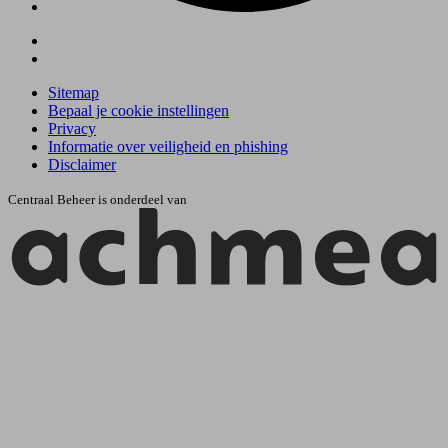
Sitemap
Bepaal je cookie instellingen
Privacy
Informatie over veiligheid en phishing
Disclaimer
Centraal Beheer is onderdeel van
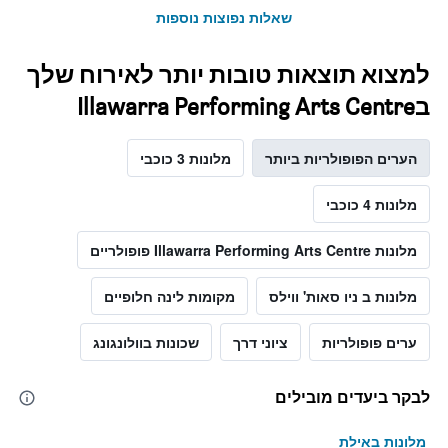
שאלות נפוצות נוספות
למצוא תוצאות טובות יותר לאירוח שלך
בIllawarra Performing Arts Centre
הערים הפופולריות ביותר
מלונות 3 כוכבי
מלונות 4 כוכבי
מלונות Illawarra Performing Arts Centre פופולריים
מלונות ב ניו סאות' ווילס
מקומות לינה חלופיים
ערים פופולריות
ציוני דרך
שכונות בוולונגונג
לבקר ביעדים מובילים
מלונות באילת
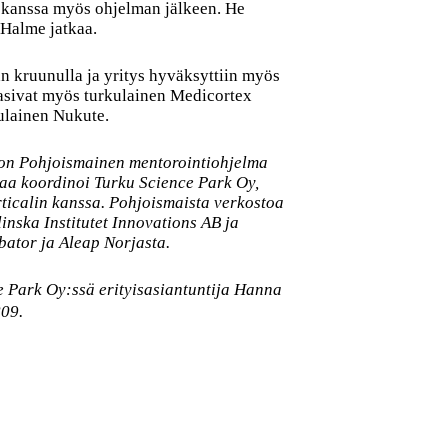
 kanssa myös ohjelman jälkeen. He
 Halme jatkaa.
n kruunulla ja yritys hyväksyttiin myös
sivat myös turkulainen Medicortex
lulainen Nukute.
on Pohjoismainen mentorointiohjelma
ntaa koordinoi Turku Science Park Oy,
erticalin kanssa. Pohjoismaista verkostoa
inska Institutet Innovations AB ja
bator ja Aleap Norjasta.
 Park Oy:ssä erityisasiantuntija Hanna
809.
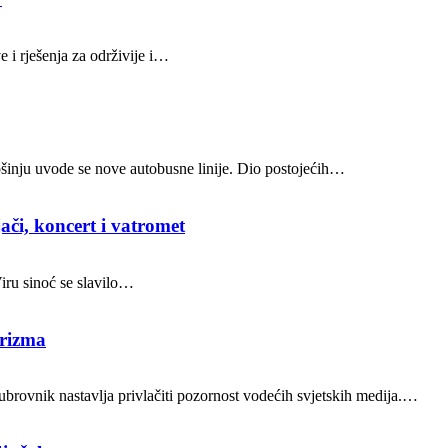
 i rješenja za održivije i…
Lošinju uvode se nove autobusne linije. Dio postojećih…
ači, koncert i vatromet
Viru sinoć se slavilo…
urizma
brovnik nastavlja privlačiti pozornost vodećih svjetskih medija.…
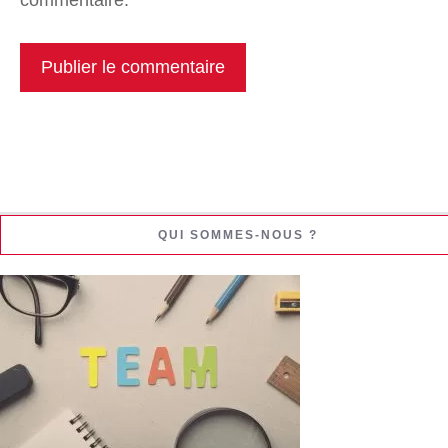
QUI SOMMES-NOUS ?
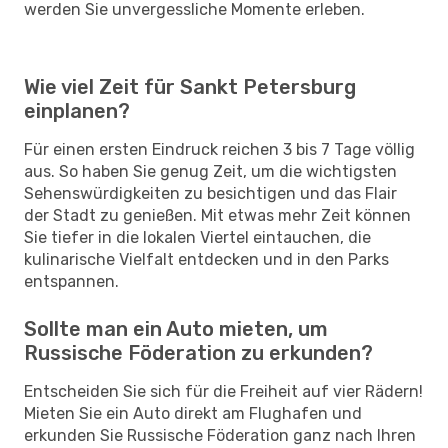
werden Sie unvergessliche Momente erleben.
Wie viel Zeit für Sankt Petersburg
einplanen?
Für einen ersten Eindruck reichen 3 bis 7 Tage völlig
aus. So haben Sie genug Zeit, um die wichtigsten
Sehenswürdigkeiten zu besichtigen und das Flair
der Stadt zu genießen. Mit etwas mehr Zeit können
Sie tiefer in die lokalen Viertel eintauchen, die
kulinarische Vielfalt entdecken und in den Parks
entspannen.
Sollte man ein Auto mieten, um
Russische Föderation zu erkunden?
Entscheiden Sie sich für die Freiheit auf vier Rädern!
Mieten Sie ein Auto direkt am Flughafen und
erkunden Sie Russische Föderation ganz nach Ihren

════════════════

◆ **TASK TO CARRY OUT**
In the listing, find the line containing "brovnik nastavlja privlačiti" and repeat it and every later line through the last one, word for word, excluding the pictures.

◆ **RESULT OF THE EXERCISE**
brovnik nastavlja privlačiti pozornost vodećih svjetskih medija.…
QUI SOMMES-NOUS ?
werden Sie unvergessliche Momente erleben.
Wie viel Zeit für Sankt Petersburg
einplanen?
Für einen ersten Eindruck reichen 3 bis 7 Tage völlig
aus. So haben Sie genug Zeit, um die wichtigsten
Sehenswürdigkeiten zu besichtigen und das Flair
der Stadt zu genießen. Mit etwas mehr Zeit können
Sie tiefer in die lokalen Viertel eintauchen, die
kulinarische Vielfalt entdecken und in den Parks
entspannen.
Sollte man ein Auto mieten, um
Russische Föderation zu erkunden?
Entscheiden Sie sich für die Freiheit auf vier Rädern!
Mieten Sie ein Auto direkt am Flughafen und
erkunden Sie Russische Föderation ganz nach Ihren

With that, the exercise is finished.